O Estranho
Após estacionar seu carro o homem caminhou pela calçada, maldizendo o calor insuportável que sentia sob o terno impecável.
A expressão séria, carrancuda, corroborava sua fama de esquisito e mal humorado. Secretamente, ele gostava disso e alimentava a fama, pois ser esquisito colocava-o numa espécie de zona de conforto onde raramente era cobrado por algum gesto ou atitude.
Afinal, o esquisito podia quase tudo, pois ninguém esperava um comportamento normal de alguém que, definitivamente, era ...esquisito.
- Tio! – a voz de menino que andava apressado para alcançá-lo interrompeu seus pensamentos.
- Não sou seu tio – respondeu o homem secamente, como sempre fazia com garotos de rua e continuando a andar.
- Tá bom – respondeu o menino enquanto tentava acompanhar os passos do homem, emendando em seguida:
- Doutor, então?
- Quem falou que sou doutor? – retrucou o homem caminhando irritado com a insistência do menino. Detestava abordagens como essa e normalmente conseguia espantar a todos com a primeira resposta.
- Ué, com esse carro bacana e essa roupa deve ser doutor...e se não gosta de tio nem de doutor, como é que vou chamar?
- Não chame, ora! – respondeu rispidamente o homem, olhando com um pouco mais de atenção para o menino que não desistia fácil.

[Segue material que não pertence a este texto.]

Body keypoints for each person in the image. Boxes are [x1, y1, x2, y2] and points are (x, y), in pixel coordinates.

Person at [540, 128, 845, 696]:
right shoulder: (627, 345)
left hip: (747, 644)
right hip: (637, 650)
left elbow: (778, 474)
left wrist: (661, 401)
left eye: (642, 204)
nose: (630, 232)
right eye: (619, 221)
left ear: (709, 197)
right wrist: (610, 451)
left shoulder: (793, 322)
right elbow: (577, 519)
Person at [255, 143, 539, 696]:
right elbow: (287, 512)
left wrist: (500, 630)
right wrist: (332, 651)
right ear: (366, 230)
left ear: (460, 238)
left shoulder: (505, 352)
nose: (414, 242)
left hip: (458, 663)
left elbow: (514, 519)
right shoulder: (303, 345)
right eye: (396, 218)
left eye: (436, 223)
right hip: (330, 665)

Reparou no tênis velho, nas roupas gastas e na mochila com a alça remendada que carregava nas costas.
- Mas tio...moço – consertou rapidamente o garoto.
Indignado com tamanha teimosia, o homem estacou de súbito e com a expressão carregada que intimidava até mesmo seus pares na empresa, encarou o garoto pela primeira vez.

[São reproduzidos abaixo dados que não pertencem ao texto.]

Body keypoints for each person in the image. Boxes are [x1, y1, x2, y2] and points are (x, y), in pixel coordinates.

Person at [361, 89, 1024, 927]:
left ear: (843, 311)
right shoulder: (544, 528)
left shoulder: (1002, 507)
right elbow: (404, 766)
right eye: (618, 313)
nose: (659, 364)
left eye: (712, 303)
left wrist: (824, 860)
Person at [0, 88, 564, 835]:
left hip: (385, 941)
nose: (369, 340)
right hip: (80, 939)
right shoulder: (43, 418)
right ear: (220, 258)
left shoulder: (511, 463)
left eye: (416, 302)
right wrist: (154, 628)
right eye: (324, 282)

- Chega moleque! – exclamou irritado – Não sou seu tio, não o conheço, não quero comprar balas e não dou esmolas! Fui claro agora?
- Foi sim – respondeu o menino olhando fixamente o rosto raivoso do homem e continuando:
- Mas eu não vendo balas nem peço esmolas. Saí da escola agora e estou indo encontrar meu pai para pegarmos o ônibus pra casa. Só chamei você pra avisar que deixou cair isso – explicou calmamente o menino enquanto estendia a mão e entregava um objeto ao homem.
Surpreso e aturdido o homem pegou das mãos do menino o chaveiro que, com certeza, havia desprendido do molho de chaves quando saiu do carro.
O chaveiro era um presente da filha pelo dia dos pais. Foi confeccionado na escola, como acontecia todos os anos. Era uma espécie de mini-livro, com sete páginas, carimbadas em letras minúsculas, mensagens de otimismo e alegria.
Tudo isso passou pela sua cabeça em poucos segundos e, quando olhou, o menino já se afastava.
- Ei, menino! – chamou o homem. Como o menino, ignorando o chamado, continuava a andar ele insistiu:
- Ô moleque, espera!
O menino parou de repente encarando o homem com uma seriedade destoante de sua pouca idade.
- Não sou moleque. Tenho um nome – dito isso, voltou a caminhar.
- Espera – pediu o homem – eu não sei o seu nome, como vou chamar você?
- Não chama...ora! – retrucou o menino – minha mãe falou que eu nunca devo conversar com estranhos e meu pai sempre me espera no ponto de ônibus porque diz que tem muito bandido pela rua. Hoje eu desobedeci aos dois falando com você, que é muito estranho, mas fiquei com pena de deixar você perder seu chaveiro. Mas quando chegar em casa explico pra eles.
Em seguida voltou a caminhar, agora quase correndo para não se desencontrar do pai.
O homem permaneceu ali, parado na calçada, esquecido do sol, tentando entender o que continuava a incomodá-lo, junto com uma estranha e desconhecida sensação de desconforto.